Text passage >>
Skip to content

Data exploration and data visualization (Superset)#

Apache Superset is a modern data exploration and visualization platform integrated with Hopsworks. It provides an intuitive interface for creating interactive dashboards, running SQL queries, and building advanced visualizations on top of your feature data.

Prerequisites#

To use Superset, you need:

  • Membership in a Hopsworks project with Superset enabled
  • Appropriate project role permissions (Data Owner or Data Scientist)

Accessing Superset#

Access Superset from your Hopsworks project:

  1. Navigate to your project in Hopsworks
  2. In the left sidebar, locate the Analytics section
  3. Click on Superset
Superset in project menu
Accessing Superset from a Hopsworks project

This opens the Superset interface with access to your project's data sources and any dashboards you have created or have permission to view.

Superset Interface#

The Superset home page provides access to all major features:

Superset home page
Superset home page
  • Home: Landing page with recent activity and quick access
  • Dashboards: View and create interactive dashboards
  • Charts: Individual visualization components
  • Datasets: Configure and manage data sources from Hopsworks
  • SQL: Access SQL Lab for ad-hoc queries

Recent Activity#

The home page displays your recent activity organized by:

  • Viewed: Recently accessed dashboards and charts
  • Edited: Items you have recently modified
  • Created: Your recently created content

This provides quick access to your most frequently used visualizations.

SQL Lab#

SQL Lab is an interactive SQL query interface for exploring your feature data.

Opening SQL Lab#

  1. Click SQL Lab in the top navigation
  2. Select your database from the Database dropdown
  3. Select your project's Feature Store schema from the Schema dropdown
SQL Lab interface
SQL Lab for running queries

Running Queries#

To execute a query:

  1. Type your SQL query in the editor
  2. Click Run or press Ctrl+Enter (Windows/Linux) or Cmd+Enter (Mac)

Exercise data >>

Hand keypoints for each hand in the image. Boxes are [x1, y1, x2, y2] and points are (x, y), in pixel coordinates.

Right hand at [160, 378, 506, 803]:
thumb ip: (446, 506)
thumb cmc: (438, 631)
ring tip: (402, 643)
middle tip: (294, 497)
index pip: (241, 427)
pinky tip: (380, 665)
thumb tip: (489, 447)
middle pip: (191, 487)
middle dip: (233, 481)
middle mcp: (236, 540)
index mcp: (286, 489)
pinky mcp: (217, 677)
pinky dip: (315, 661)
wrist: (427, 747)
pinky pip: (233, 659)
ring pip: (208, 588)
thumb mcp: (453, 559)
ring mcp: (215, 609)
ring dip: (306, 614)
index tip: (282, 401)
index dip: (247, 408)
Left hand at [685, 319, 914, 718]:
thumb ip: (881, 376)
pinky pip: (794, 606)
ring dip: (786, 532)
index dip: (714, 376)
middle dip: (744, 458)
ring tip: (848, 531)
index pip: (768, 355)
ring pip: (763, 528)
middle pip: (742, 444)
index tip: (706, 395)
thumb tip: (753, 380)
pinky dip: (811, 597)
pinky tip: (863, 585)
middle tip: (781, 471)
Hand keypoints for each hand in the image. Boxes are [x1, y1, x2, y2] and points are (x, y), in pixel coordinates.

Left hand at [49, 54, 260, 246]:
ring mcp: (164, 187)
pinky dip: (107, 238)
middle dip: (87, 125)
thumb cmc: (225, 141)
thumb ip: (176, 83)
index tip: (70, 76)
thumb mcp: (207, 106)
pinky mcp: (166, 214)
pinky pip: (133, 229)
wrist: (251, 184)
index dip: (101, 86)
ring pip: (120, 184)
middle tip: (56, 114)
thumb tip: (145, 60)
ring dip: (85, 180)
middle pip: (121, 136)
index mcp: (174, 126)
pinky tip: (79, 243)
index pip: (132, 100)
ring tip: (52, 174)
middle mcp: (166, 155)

What to do >>
**a)** Answer these questions using the Superset page:
(i) Which project roles give the permissions needed to use Superset?
(ii) In which sidebar section of a Hopsworks project is Superset found?
(iii) What key combination runs a query on a Mac?
**b)** Reproduce the Superset page word for word from "1. Click SQL" to "or Cmd+Enter (Mac)".

Solutions by task >>
**a)**
(i) Data Owner or Data Scientist
(ii) The Analytics section
(iii) Cmd+Enter

**b)**
1. Click SQL Lab in the top navigation
  2. Select your database from the Database dropdown
  3. Select your project's Feature Store schema from the Schema dropdown
SQL Lab interface
SQL Lab for running queries

Running Queries#

To execute a query:

  1. Type your SQL query in the editor
  2. Click Run or press Ctrl+Enter (Windows/Linux) or Cmd+Enter (Mac)